With technologies like storage virtualization, or server virtualization new topological and cost effective management of resources have been enabled. In recent history this has happened a disruptive IT operation change in most of the companies. The last missing point was Network Virtualization.

In the past networks where always defined thru protocols. These helped to drive the implementation in silicon, like it was in the processor a decade before. The other effect was that innovation was hindered since everything has to be aligned with the protocol standard.

However, with definition of SDN the protocol stack will be hidden behind the topology and new ways of networking can be archived. Like in Storage virtualization the innovation came with it.

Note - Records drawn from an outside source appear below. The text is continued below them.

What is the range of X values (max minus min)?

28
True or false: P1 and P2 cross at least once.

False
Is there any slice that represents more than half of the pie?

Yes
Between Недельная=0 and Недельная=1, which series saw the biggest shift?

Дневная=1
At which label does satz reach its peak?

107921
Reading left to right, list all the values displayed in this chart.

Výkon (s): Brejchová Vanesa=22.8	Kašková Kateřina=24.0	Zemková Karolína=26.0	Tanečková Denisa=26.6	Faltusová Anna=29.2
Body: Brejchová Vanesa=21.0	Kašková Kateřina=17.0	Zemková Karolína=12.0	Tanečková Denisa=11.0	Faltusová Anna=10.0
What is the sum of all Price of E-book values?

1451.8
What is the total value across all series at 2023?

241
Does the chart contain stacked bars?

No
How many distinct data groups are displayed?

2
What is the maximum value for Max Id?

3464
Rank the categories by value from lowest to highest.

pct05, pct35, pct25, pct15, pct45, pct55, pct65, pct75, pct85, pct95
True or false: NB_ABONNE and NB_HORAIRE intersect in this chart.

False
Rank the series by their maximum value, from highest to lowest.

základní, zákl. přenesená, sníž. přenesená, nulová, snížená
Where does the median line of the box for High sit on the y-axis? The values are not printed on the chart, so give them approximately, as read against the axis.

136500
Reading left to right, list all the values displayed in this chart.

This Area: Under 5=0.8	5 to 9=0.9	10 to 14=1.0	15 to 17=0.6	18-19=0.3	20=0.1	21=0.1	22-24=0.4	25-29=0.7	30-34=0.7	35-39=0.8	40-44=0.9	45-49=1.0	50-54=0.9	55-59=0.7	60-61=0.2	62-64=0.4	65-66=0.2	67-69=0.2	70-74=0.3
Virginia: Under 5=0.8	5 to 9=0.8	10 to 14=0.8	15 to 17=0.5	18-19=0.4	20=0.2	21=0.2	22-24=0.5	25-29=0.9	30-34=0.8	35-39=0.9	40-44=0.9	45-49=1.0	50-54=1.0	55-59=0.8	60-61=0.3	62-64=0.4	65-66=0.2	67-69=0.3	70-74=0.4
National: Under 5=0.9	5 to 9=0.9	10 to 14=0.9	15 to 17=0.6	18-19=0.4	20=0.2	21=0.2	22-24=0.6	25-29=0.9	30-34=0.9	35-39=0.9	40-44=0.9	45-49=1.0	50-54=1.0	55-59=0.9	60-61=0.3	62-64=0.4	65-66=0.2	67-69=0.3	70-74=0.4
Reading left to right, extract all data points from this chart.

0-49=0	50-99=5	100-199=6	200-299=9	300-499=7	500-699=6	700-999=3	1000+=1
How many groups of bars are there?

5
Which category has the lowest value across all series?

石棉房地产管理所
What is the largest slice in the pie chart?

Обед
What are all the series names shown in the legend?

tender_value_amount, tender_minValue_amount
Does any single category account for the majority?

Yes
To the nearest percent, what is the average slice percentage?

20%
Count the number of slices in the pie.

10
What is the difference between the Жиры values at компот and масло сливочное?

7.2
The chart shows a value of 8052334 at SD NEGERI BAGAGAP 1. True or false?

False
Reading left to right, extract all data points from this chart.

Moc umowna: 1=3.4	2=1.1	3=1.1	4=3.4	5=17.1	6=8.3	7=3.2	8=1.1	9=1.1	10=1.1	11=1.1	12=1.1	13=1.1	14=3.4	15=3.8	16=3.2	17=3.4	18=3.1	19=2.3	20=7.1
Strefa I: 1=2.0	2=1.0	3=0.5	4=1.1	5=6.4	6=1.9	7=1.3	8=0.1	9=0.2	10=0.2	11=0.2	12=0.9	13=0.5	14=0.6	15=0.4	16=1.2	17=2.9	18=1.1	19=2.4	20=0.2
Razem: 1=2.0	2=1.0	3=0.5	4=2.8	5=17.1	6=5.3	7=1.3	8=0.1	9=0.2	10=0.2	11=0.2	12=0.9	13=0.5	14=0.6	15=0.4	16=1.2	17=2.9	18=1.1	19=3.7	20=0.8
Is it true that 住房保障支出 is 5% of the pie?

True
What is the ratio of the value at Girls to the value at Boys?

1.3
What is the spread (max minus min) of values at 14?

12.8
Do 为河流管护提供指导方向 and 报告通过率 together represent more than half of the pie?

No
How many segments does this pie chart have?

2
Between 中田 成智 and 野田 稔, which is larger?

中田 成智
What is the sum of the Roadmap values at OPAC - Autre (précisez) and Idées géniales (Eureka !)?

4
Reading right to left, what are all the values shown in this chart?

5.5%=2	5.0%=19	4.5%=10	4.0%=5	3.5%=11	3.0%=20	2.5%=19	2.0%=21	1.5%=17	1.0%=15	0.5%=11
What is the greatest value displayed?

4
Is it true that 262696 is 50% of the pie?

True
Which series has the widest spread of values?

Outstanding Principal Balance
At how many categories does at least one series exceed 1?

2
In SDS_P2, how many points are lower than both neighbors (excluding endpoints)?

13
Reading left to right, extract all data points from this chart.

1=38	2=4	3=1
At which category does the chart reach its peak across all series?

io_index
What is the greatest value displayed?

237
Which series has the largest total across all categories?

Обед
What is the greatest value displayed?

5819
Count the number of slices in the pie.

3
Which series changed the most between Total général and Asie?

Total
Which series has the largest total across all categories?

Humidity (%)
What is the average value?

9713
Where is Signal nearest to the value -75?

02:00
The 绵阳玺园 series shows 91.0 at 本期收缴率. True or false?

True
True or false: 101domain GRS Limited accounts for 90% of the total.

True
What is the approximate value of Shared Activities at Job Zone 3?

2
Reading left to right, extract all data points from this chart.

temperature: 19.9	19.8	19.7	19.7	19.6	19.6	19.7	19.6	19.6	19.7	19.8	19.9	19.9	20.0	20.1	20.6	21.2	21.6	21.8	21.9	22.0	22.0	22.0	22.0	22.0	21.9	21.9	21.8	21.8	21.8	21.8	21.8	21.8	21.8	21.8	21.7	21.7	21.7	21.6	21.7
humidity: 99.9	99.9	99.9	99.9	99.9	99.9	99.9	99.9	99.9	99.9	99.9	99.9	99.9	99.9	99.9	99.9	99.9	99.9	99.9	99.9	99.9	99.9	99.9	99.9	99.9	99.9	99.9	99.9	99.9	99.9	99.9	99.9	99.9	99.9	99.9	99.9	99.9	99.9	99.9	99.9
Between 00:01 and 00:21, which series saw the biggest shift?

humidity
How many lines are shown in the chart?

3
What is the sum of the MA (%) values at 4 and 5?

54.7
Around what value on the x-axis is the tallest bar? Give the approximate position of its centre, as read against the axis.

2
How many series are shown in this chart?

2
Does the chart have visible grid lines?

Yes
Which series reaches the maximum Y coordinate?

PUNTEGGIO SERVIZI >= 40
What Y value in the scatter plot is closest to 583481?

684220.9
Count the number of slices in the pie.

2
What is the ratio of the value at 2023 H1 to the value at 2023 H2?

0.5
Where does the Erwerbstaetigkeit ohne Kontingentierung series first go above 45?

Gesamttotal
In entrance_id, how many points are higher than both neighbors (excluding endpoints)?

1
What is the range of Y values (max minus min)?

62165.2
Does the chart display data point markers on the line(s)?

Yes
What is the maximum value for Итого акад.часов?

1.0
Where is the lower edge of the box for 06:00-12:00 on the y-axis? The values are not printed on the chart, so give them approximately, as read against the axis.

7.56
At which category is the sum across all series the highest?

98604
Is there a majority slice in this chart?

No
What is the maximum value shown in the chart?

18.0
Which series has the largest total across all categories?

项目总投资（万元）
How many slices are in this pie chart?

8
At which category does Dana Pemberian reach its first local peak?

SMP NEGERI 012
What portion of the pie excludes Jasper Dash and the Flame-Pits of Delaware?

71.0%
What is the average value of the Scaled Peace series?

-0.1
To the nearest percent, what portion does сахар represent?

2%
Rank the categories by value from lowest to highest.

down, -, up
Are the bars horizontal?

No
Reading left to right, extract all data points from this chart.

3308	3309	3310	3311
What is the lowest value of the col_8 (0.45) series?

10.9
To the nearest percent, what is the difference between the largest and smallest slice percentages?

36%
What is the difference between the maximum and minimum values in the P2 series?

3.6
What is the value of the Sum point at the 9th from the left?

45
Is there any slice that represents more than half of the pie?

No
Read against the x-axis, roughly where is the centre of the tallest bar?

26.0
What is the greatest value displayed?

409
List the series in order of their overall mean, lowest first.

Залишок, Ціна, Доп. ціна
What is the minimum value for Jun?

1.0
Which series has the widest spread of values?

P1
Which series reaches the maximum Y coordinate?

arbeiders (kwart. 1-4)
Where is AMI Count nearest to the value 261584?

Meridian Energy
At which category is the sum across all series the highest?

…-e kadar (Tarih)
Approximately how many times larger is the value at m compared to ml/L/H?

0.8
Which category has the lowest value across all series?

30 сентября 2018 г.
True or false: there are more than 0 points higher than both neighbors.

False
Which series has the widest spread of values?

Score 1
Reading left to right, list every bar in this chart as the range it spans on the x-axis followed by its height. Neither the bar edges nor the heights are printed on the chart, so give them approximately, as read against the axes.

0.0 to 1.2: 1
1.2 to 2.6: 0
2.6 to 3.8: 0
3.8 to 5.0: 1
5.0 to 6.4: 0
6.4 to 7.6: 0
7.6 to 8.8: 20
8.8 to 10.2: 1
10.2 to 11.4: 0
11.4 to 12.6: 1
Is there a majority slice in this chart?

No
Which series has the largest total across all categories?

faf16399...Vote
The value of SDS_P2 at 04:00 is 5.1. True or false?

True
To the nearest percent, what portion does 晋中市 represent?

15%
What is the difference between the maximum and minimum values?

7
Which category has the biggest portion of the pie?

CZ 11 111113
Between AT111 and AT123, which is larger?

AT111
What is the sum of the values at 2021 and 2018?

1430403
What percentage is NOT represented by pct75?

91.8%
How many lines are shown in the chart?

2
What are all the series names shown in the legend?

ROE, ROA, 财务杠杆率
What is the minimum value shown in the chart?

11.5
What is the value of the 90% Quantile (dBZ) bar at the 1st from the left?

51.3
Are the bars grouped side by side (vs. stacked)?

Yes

                Source: slashdot

In the next years, the arguments around various concepts of virtualization will arise, and there will be more than one champion, but with the acquisition of Nicira, VMware will lead the way.   

EMC and VMware have now all components to enable Enterprise customer and SI´s to deploy their own stack of ITaaS ((I,P,S,M)aaS) to drive the private cloud and enable the hybrid approach.

With all the technology the key is to enable the business for more agility and diversification, faster GTM and more advanced offerings without IT dependence, we tend to call this of the BigData.

SDN opens the dimension for better data coverage, restful services and more integration of concepts without dependency of Hardware.

Enterprise can now continue the Journey, and leverage the resources from the infrastructure more cost efficient and agile than it was able in the past. For VMware it is the right step towards a true cloud OS.